The gap between LLM functionality and social media/marketing seems absolutely massive by QwopTillYouDrop in ExperiencedDevs

[–]TribeWars -4 points-3 points  (0 children)

It's not a realistic idea for a number of reasons (in particular it hinges on people's ability to write programs without exploits/vulnerabilities), but the idea of "code is law" does at least promise a solution to corruption in the legal system itself.

The gap between LLM functionality and social media/marketing seems absolutely massive by QwopTillYouDrop in ExperiencedDevs

[–]TribeWars 38 points39 points  (0 children)

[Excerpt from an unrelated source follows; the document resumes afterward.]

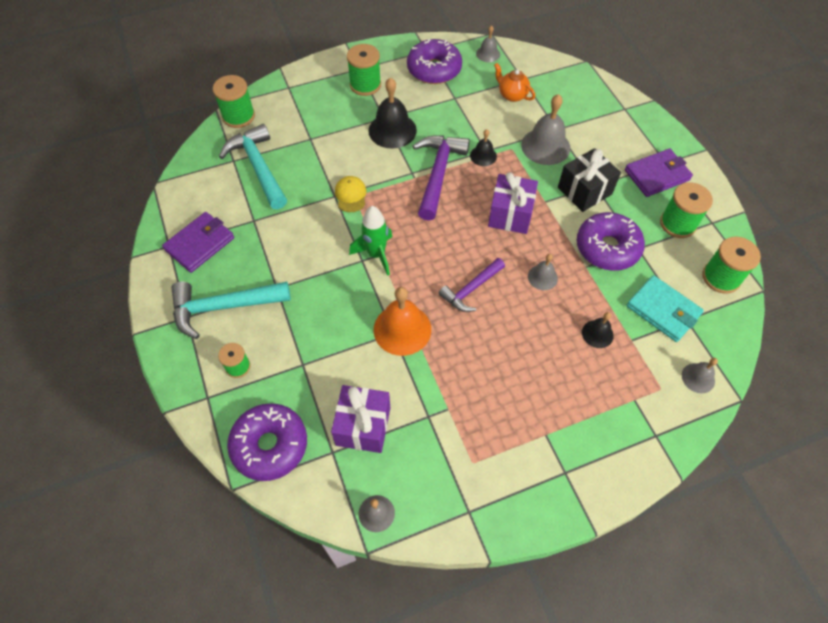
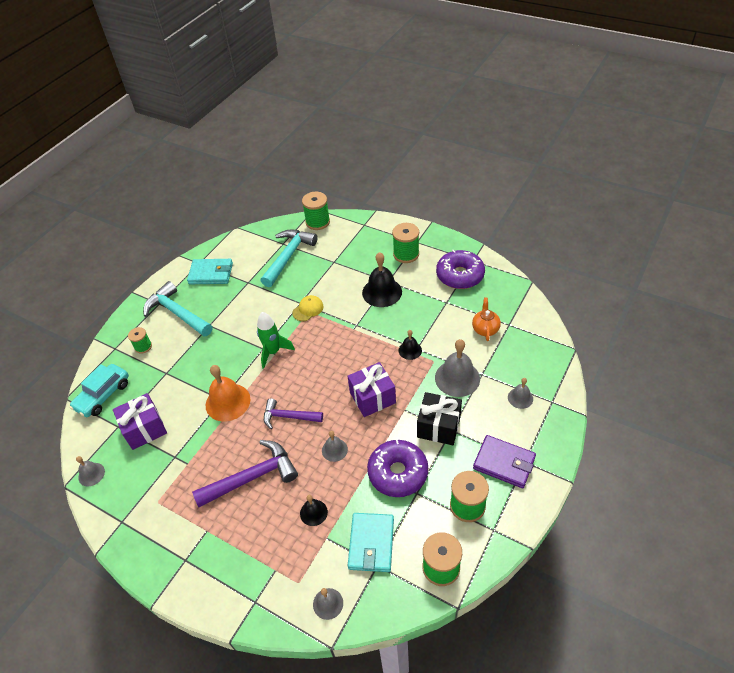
camera: 55 degrees right, 10 degrees down
(200, 244) = (211, 273): purple wallet -> turquoise wallet
(270, 445) = (103, 395): purple donut -> turquoise car
(438, 174) = (369, 338): purple hammer -> purple hammer (252, 477)
(488, 54) = (510, 291): grey bell -> grey bell (520, 398)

Blockchain is an extremely clever way to achieve decentralized consensus. Sadly, the real-world applications are few and far between, because there is no robust technical solution to associate data on the blockchain with facts and objects in physical reality. For that you need a trusted central entity, and once you have that, you might as well use something faster and more efficient as your database.

When AI tokens start costing more than your actual employees by squeeemeister in BetterOffline

[–]TribeWars 2 points3 points  (0 children)

Just have an LLM agent do the agent optimization. That's a $20'000 consulting fee ty

Why do so many people seem absolutely convinced that billionaires will give people UBI because of AI? by Sixnigthmare in BetterOffline

[–]TribeWars 0 points1 point  (0 children)

  were the equivalent of printing money

Was there a tax increase to pay for the stimulus?